## EXERCISE AIM
Each line of the data holding "DWIDTH" should be found and copied.

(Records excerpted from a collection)
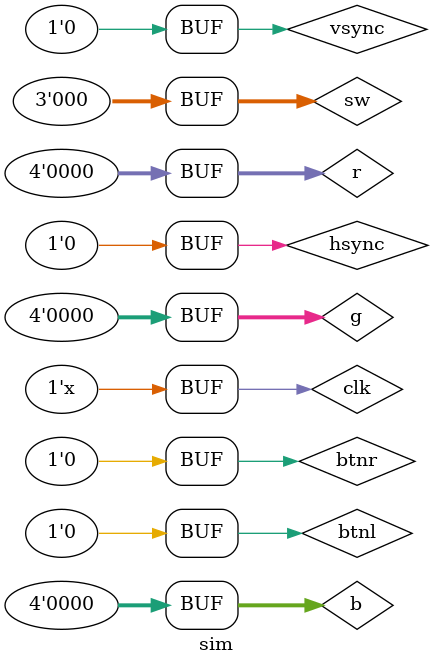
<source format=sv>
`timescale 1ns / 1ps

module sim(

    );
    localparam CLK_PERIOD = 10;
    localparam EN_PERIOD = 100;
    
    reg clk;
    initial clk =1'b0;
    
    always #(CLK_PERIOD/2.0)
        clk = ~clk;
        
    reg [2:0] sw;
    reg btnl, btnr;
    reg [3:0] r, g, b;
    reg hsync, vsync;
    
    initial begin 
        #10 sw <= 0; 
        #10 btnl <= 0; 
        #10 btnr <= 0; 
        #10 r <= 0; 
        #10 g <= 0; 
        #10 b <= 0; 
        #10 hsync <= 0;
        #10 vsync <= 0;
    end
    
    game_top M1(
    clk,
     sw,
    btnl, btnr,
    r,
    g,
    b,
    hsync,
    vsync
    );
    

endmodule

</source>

==

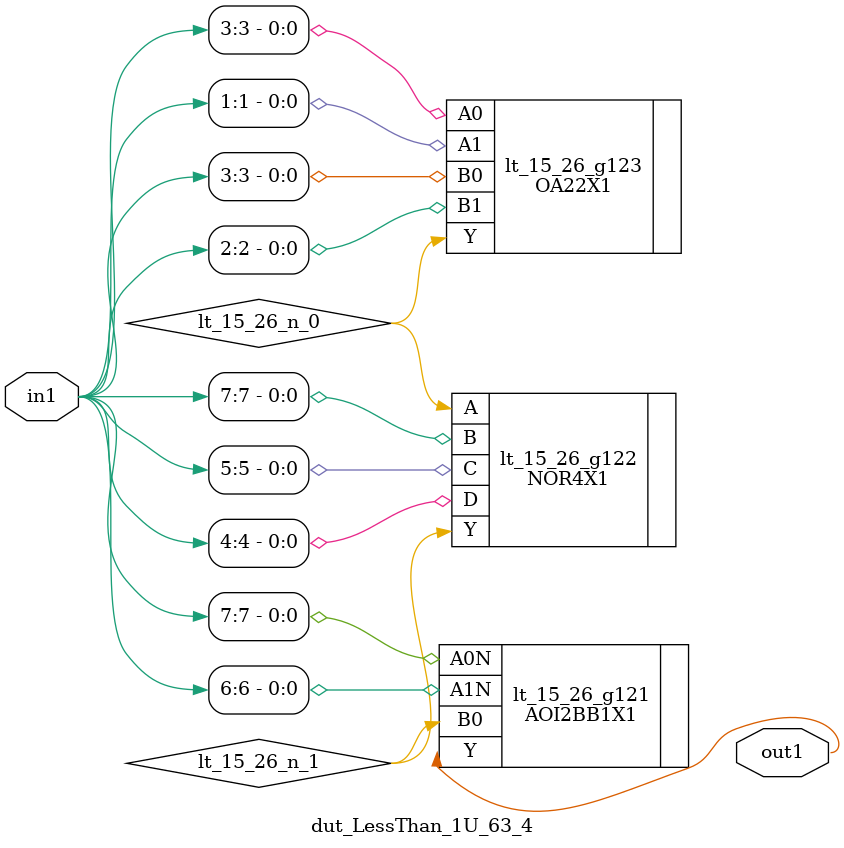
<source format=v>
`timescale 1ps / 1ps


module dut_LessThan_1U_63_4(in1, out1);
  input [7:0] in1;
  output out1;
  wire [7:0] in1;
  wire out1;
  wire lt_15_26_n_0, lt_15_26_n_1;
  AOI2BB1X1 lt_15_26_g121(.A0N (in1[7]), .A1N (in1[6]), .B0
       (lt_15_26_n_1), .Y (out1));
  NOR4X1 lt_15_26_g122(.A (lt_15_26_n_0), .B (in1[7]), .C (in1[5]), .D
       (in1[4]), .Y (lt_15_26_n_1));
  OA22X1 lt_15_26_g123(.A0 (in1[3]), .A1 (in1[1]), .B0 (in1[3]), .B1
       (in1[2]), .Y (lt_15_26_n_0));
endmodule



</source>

...

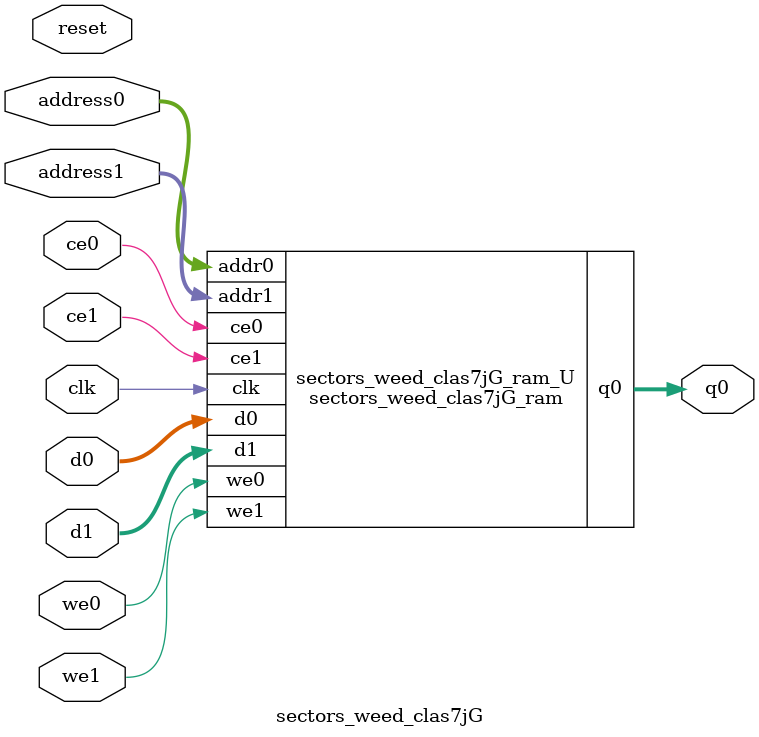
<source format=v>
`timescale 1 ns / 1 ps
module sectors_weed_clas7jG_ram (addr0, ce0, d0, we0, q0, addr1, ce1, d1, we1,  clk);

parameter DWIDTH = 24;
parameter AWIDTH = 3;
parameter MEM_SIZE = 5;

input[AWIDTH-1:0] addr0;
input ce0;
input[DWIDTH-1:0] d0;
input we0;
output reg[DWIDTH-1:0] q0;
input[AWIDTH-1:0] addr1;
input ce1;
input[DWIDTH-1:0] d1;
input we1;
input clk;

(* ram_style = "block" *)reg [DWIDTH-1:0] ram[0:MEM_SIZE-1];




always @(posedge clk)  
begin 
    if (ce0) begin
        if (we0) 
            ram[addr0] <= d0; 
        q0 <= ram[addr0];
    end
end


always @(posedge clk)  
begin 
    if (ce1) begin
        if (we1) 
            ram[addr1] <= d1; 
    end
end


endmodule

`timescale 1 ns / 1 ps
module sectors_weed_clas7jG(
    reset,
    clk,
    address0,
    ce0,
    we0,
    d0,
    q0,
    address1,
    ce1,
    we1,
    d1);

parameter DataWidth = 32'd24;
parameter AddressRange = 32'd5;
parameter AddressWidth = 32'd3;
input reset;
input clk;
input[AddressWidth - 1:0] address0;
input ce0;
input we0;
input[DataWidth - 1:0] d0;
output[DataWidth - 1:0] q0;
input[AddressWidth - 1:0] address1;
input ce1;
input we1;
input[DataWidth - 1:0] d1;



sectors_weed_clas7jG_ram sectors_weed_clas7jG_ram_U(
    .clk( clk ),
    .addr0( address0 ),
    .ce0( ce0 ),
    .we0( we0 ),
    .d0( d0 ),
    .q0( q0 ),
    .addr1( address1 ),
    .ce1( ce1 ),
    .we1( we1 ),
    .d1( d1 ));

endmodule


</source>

## TASK ANSWER
parameter DWIDTH = 24;
input[DWIDTH-1:0] d0;
output reg[DWIDTH-1:0] q0;
input[DWIDTH-1:0] d1;
(* ram_style = "block" *)reg [DWIDTH-1:0] ram[0:MEM_SIZE-1];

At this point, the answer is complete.